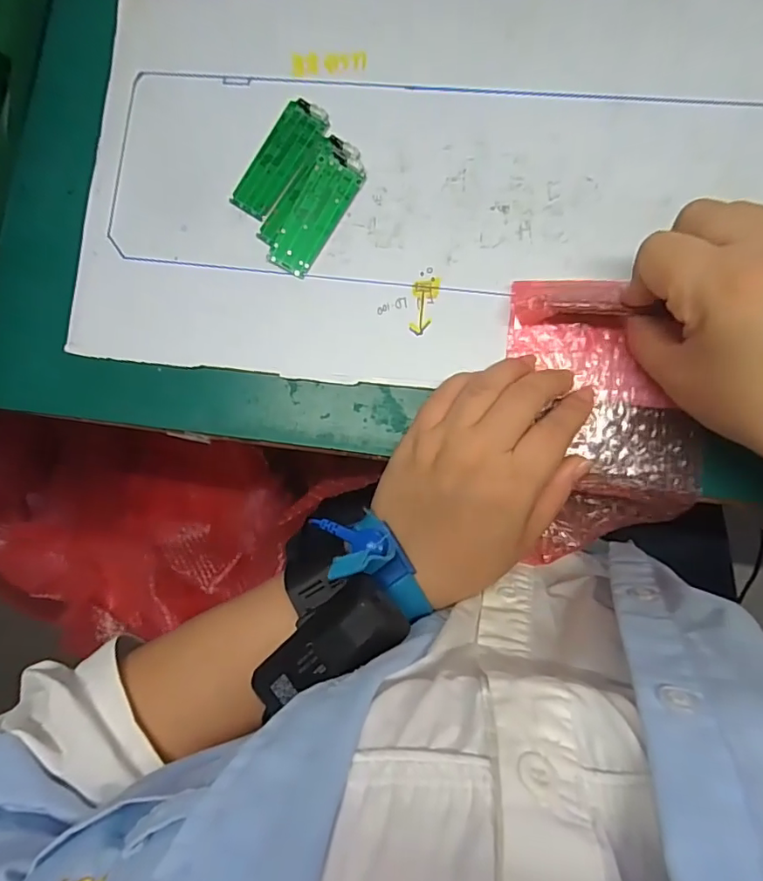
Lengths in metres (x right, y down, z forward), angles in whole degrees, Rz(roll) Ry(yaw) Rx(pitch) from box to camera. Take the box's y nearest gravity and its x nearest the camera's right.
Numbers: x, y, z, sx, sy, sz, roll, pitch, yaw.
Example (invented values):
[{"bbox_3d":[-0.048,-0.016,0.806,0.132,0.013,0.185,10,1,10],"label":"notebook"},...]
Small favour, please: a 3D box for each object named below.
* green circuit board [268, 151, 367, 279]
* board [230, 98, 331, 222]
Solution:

━━━━━━━━━━

** DIRECTIONS FOR THIS TASK **
Print every line of the material exactly as written, but drop the pictures.

** WRITTEN ANSWER **
Lengths in metres (x right, y down, z forward), angles in whole degrees, Rz(roll) Ry(yaw) Rx(pitch) from box to camera. Take the box's y nearest gravity and its x nearest the camera's right.
Numbers: x, y, z, sx, sy, sz, roll, pitch, yaw.
Example (invented values):
[{"bbox_3d":[-0.048,-0.016,0.806,0.132,0.013,0.185,10,1,10],"label":"notebook"},...]
Small favour, please: a 3D box for each object named below.
* green circuit board [268, 151, 367, 279]
* board [230, 98, 331, 222]
Solution:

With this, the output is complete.